◆ **What you need to do**
Transcribe the records that follow. Keep every word exactly, and drop the pictures.

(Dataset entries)
============

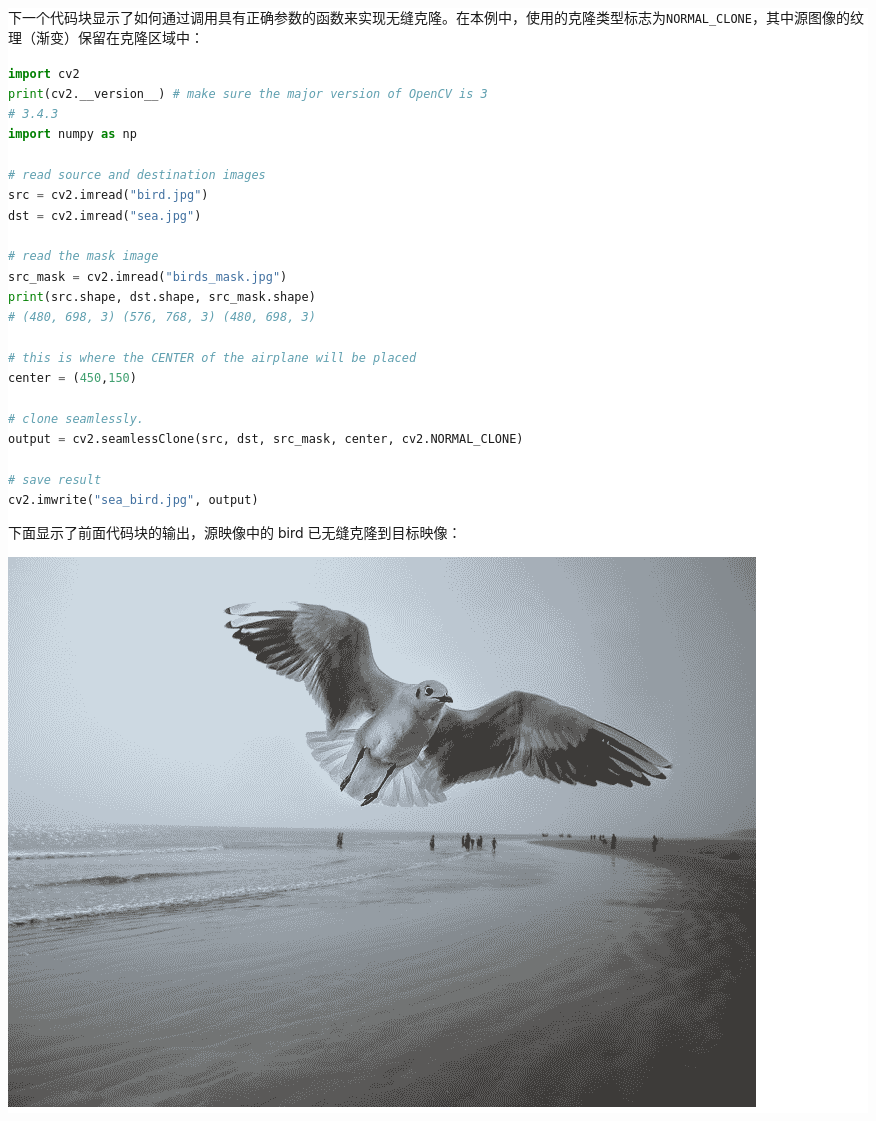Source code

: 下一个代码块显示了如何通过调用具有正确参数的函数来实现无缝克隆。在本例中，使用的克隆类型标志为`NORMAL_CLONE`，其中源图像的纹理（渐变）保留在克隆区域中：

```py
import cv2
print(cv2.__version__) # make sure the major version of OpenCV is 3
# 3.4.3
import numpy as np 

# read source and destination images
src = cv2.imread("bird.jpg")
dst = cv2.imread("sea.jpg")

# read the mask image
src_mask = cv2.imread("birds_mask.jpg") 
print(src.shape, dst.shape, src_mask.shape)
# (480, 698, 3) (576, 768, 3) (480, 698, 3)

# this is where the CENTER of the airplane will be placed
center = (450,150)

# clone seamlessly.
output = cv2.seamlessClone(src, dst, src_mask, center, cv2.NORMAL_CLONE)

# save result
cv2.imwrite("sea_bird.jpg", output)
```

下面显示了前面代码块的输出，源映像中的 bird 已无缝克隆到目标映像：

![](img/6434d984-7854-4ea1-8a45-6d4fec69b112.png)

============

◆ **Exercise answer**
Source code

: 下一个代码块显示了如何通过调用具有正确参数的函数来实现无缝克隆。在本例中，使用的克隆类型标志为`NORMAL_CLONE`，其中源图像的纹理（渐变）保留在克隆区域中：

```py
import cv2
print(cv2.__version__) # make sure the major version of OpenCV is 3
# 3.4.3
import numpy as np 

# read source and destination images
src = cv2.imread("bird.jpg")
dst = cv2.imread("sea.jpg")

# read the mask image
src_mask = cv2.imread("birds_mask.jpg") 
print(src.shape, dst.shape, src_mask.shape)
# (480, 698, 3) (576, 768, 3) (480, 698, 3)

# this is where the CENTER of the airplane will be placed
center = (450,150)

# clone seamlessly.
output = cv2.seamlessClone(src, dst, src_mask, center, cv2.NORMAL_CLONE)

# save result
cv2.imwrite("sea_bird.jpg", output)
```

下面显示了前面代码块的输出，源映像中的 bird 已无缝克隆到目标映像：

![](img/6434d984-7854-4ea1-8a45-6d4fec69b112.png)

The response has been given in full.